Stored data entries:
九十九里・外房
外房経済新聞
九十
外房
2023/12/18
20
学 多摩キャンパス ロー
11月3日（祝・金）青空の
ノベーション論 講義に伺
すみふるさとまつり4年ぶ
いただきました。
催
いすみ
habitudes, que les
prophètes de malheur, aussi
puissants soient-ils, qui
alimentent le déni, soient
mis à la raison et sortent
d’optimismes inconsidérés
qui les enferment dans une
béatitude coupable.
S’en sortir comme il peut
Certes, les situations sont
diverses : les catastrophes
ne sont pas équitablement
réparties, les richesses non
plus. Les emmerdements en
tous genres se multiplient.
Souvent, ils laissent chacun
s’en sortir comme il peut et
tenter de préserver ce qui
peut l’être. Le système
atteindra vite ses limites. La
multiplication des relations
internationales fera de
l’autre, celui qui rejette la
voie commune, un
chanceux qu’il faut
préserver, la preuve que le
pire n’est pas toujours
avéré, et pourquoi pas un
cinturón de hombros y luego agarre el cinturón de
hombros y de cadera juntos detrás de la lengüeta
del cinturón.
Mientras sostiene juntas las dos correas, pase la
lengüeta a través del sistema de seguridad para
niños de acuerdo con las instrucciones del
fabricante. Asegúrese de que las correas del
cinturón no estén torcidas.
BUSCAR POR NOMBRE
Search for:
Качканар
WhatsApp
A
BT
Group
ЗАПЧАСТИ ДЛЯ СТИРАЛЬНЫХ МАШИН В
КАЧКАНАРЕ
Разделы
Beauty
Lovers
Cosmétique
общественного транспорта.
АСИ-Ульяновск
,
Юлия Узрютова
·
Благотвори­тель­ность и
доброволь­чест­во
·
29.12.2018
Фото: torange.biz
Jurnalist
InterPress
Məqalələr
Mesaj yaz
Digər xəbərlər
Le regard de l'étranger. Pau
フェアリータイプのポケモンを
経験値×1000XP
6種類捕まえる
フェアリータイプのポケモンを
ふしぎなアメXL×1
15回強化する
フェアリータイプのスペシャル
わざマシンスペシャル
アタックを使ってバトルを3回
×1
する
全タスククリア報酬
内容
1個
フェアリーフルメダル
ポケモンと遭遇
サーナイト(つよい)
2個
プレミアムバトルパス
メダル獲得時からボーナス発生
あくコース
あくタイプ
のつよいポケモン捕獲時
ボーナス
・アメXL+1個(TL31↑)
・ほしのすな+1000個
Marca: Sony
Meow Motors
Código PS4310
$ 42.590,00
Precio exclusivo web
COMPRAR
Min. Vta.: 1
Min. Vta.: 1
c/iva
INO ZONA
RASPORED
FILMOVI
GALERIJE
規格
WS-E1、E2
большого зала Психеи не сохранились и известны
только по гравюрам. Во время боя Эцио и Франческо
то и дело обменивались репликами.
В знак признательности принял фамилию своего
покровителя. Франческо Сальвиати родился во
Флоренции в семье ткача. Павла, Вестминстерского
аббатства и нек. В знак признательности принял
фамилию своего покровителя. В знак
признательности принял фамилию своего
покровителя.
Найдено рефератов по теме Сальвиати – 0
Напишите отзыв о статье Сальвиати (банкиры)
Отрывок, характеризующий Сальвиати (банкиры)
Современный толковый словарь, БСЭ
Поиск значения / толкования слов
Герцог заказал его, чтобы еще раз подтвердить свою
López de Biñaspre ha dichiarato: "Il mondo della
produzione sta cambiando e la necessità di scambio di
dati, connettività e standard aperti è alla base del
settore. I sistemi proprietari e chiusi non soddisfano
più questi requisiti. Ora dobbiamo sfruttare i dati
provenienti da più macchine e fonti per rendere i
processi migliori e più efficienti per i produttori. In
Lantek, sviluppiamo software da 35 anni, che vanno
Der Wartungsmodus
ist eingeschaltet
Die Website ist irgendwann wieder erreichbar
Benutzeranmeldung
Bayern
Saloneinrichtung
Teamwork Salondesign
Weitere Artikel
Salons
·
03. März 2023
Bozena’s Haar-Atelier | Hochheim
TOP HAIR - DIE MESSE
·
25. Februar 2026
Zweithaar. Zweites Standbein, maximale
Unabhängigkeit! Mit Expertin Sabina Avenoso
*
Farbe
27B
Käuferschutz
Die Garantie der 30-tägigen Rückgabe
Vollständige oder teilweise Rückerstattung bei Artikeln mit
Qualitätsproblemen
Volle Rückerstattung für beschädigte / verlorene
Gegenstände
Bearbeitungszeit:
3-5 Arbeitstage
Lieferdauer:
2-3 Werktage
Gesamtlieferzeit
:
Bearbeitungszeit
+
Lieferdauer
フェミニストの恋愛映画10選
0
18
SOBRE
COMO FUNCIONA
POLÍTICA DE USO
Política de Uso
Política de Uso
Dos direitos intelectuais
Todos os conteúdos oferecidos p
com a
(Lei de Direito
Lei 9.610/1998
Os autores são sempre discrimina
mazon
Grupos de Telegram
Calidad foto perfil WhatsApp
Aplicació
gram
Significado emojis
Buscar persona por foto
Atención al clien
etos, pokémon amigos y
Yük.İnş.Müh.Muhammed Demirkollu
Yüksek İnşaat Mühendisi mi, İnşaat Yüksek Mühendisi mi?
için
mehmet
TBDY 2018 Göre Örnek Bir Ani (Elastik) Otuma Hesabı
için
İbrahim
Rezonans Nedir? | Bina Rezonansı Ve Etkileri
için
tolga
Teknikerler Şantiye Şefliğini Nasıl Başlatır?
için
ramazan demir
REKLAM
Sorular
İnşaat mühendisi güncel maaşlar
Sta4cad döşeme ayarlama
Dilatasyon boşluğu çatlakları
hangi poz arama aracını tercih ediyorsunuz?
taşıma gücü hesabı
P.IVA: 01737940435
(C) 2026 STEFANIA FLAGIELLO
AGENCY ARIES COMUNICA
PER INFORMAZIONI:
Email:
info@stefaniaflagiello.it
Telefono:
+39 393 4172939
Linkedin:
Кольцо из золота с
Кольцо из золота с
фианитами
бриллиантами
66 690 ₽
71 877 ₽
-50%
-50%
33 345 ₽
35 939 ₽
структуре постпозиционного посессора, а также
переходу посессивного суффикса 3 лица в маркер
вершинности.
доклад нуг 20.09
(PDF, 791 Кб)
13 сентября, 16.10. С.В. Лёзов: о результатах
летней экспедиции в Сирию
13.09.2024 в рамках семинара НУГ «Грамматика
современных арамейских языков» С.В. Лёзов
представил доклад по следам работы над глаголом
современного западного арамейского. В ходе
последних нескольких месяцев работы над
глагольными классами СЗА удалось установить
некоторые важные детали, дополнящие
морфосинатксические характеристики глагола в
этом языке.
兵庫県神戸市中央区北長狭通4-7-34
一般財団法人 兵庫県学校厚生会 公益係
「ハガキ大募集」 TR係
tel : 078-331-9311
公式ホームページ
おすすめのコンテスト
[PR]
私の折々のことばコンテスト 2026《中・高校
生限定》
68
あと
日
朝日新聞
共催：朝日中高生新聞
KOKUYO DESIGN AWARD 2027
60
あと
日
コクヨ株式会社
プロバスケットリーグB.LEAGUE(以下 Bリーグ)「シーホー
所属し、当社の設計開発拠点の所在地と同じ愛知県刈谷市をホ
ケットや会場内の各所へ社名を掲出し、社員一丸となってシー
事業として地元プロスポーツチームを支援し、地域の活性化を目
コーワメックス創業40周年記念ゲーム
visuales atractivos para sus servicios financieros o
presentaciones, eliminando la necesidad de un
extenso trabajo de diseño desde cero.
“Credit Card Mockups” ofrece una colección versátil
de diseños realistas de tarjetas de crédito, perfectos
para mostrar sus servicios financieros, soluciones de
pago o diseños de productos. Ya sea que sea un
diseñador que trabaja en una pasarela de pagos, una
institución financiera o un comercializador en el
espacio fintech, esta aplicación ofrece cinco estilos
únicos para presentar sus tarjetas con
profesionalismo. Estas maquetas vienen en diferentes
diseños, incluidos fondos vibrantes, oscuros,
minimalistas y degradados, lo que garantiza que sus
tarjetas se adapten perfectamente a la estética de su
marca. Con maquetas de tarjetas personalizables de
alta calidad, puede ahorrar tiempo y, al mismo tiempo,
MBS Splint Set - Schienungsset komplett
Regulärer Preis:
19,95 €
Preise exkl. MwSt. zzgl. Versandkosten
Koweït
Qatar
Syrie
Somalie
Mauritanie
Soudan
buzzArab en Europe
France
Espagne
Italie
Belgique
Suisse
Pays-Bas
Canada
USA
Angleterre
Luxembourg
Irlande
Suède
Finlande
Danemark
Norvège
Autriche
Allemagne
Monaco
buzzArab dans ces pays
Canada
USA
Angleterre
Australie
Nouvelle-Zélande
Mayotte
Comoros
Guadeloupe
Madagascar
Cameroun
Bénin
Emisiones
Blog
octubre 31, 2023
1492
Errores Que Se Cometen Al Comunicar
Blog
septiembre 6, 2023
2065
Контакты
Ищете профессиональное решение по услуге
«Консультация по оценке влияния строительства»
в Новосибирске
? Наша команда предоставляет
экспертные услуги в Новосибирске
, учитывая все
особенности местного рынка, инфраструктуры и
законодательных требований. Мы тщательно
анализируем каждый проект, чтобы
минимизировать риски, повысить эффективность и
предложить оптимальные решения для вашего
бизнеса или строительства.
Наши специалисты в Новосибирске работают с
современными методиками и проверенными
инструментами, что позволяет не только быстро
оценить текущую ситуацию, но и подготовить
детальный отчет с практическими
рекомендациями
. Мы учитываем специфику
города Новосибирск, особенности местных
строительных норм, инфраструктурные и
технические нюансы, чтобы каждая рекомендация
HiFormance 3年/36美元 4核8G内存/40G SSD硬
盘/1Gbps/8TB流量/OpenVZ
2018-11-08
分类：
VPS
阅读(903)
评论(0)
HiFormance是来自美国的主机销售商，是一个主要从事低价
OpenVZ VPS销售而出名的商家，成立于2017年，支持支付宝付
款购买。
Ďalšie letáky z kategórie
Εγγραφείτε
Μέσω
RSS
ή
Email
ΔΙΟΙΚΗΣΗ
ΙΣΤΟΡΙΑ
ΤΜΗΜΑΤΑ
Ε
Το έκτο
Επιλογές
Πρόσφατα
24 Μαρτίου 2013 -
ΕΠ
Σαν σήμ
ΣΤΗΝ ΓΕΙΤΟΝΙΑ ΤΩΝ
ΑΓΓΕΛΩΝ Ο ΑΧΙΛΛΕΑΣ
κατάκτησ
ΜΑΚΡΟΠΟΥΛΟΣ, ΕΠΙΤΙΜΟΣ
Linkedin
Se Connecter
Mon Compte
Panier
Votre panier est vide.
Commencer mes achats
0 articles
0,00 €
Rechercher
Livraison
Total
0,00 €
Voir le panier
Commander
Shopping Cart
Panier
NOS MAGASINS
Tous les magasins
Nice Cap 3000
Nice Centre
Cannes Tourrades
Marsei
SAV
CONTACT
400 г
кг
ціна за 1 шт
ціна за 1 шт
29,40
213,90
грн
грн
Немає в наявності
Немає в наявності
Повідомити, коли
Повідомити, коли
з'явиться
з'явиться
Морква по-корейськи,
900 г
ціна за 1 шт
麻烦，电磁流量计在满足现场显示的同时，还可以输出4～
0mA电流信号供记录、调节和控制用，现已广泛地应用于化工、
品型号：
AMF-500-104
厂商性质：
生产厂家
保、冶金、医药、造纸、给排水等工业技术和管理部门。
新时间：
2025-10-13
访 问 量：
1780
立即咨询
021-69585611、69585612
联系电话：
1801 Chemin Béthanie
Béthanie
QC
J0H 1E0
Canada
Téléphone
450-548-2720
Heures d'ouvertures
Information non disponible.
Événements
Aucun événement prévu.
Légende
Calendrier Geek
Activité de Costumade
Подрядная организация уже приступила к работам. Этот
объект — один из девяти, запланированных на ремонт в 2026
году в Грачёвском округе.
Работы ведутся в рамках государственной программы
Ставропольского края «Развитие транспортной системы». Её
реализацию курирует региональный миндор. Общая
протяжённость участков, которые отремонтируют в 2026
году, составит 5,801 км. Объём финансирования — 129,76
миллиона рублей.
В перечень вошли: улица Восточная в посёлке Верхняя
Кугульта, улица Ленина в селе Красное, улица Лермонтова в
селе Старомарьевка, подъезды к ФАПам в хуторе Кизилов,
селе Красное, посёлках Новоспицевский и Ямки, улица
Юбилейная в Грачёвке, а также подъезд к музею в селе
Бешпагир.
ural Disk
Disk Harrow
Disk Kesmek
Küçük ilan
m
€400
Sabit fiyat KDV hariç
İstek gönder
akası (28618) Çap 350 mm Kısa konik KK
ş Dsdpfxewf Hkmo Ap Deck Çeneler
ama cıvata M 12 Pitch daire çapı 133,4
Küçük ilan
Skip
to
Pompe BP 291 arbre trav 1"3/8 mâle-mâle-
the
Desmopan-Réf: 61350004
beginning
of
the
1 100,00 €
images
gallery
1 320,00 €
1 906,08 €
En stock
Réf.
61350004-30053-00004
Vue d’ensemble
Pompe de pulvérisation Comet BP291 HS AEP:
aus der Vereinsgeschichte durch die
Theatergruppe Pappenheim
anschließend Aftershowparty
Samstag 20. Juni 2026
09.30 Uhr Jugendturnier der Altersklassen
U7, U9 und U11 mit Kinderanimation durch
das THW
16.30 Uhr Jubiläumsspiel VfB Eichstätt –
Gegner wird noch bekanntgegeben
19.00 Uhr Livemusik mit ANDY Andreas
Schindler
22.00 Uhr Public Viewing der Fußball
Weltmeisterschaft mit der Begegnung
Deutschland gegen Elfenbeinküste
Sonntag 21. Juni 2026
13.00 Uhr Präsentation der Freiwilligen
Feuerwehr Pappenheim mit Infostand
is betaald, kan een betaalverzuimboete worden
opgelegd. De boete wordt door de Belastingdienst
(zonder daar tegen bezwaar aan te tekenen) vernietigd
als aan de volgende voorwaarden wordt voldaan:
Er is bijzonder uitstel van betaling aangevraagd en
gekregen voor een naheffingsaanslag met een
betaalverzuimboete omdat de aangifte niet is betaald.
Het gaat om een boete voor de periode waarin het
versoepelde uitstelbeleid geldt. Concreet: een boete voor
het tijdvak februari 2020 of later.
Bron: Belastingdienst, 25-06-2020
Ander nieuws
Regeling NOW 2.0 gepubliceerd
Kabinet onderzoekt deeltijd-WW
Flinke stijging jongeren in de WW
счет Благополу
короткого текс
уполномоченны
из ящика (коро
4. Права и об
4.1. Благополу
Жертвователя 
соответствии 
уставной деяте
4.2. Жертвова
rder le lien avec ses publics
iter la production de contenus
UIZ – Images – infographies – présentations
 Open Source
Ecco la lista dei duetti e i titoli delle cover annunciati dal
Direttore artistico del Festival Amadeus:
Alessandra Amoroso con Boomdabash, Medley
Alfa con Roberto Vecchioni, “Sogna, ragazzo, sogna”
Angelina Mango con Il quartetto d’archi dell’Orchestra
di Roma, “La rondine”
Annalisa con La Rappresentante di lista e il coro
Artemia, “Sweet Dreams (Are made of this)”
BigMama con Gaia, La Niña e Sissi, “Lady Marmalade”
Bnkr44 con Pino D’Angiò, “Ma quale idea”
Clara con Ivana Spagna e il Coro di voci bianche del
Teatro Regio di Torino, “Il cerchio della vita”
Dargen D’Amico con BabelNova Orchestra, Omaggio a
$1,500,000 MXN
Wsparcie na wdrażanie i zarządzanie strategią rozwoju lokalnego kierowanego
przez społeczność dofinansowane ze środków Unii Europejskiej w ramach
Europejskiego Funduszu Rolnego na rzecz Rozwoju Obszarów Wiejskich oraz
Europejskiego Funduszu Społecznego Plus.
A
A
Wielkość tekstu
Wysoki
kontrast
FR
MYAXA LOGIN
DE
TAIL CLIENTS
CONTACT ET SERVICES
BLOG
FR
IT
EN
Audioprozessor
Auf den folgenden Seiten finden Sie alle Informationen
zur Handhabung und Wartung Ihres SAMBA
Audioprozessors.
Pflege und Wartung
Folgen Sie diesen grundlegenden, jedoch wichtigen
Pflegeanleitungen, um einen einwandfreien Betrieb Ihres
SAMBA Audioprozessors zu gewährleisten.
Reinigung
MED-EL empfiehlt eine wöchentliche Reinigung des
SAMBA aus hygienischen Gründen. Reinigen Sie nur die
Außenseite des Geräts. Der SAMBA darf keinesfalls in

BRIEF: Output the data above verbatim, starting at its first line and ending after the line that contains "большого зала Психеи".

ANSWER TO THE EXERCISE:
九十九里・外房
外房経済新聞
九十
外房
2023/12/18
20
学 多摩キャンパス ロー
11月3日（祝・金）青空の
ノベーション論 講義に伺
すみふるさとまつり4年ぶ
いただきました。
催
いすみ
habitudes, que les
prophètes de malheur, aussi
puissants soient-ils, qui
alimentent le déni, soient
mis à la raison et sortent
d’optimismes inconsidérés
qui les enferment dans une
béatitude coupable.
S’en sortir comme il peut
Certes, les situations sont
diverses : les catastrophes
ne sont pas équitablement
réparties, les richesses non
plus. Les emmerdements en
tous genres se multiplient.
Souvent, ils laissent chacun
s’en sortir comme il peut et
tenter de préserver ce qui
peut l’être. Le système
atteindra vite ses limites. La
multiplication des relations
internationales fera de
l’autre, celui qui rejette la
voie commune, un
chanceux qu’il faut
préserver, la preuve que le
pire n’est pas toujours
avéré, et pourquoi pas un
cinturón de hombros y luego agarre el cinturón de
hombros y de cadera juntos detrás de la lengüeta
del cinturón.
Mientras sostiene juntas las dos correas, pase la
lengüeta a través del sistema de seguridad para
niños de acuerdo con las instrucciones del
fabricante. Asegúrese de que las correas del
cinturón no estén torcidas.
BUSCAR POR NOMBRE
Search for:
Качканар
WhatsApp
A
BT
Group
ЗАПЧАСТИ ДЛЯ СТИРАЛЬНЫХ МАШИН В
КАЧКАНАРЕ
Разделы
Beauty
Lovers
Cosmétique
общественного транспорта.
АСИ-Ульяновск
,
Юлия Узрютова
·
Благотвори­тель­ность и
доброволь­чест­во
·
29.12.2018
Фото: torange.biz
Jurnalist
InterPress
Məqalələr
Mesaj yaz
Digər xəbərlər
Le regard de l'étranger. Pau
フェアリータイプのポケモンを
経験値×1000XP
6種類捕まえる
フェアリータイプのポケモンを
ふしぎなアメXL×1
15回強化する
フェアリータイプのスペシャル
わざマシンスペシャル
アタックを使ってバトルを3回
×1
する
全タスククリア報酬
内容
1個
フェアリーフルメダル
ポケモンと遭遇
サーナイト(つよい)
2個
プレミアムバトルパス
メダル獲得時からボーナス発生
あくコース
あくタイプ
のつよいポケモン捕獲時
ボーナス
・アメXL+1個(TL31↑)
・ほしのすな+1000個
Marca: Sony
Meow Motors
Código PS4310
$ 42.590,00
Precio exclusivo web
COMPRAR
Min. Vta.: 1
Min. Vta.: 1
c/iva
INO ZONA
RASPORED
FILMOVI
GALERIJE
規格
WS-E1、E2
большого зала Психеи не сохранились и известны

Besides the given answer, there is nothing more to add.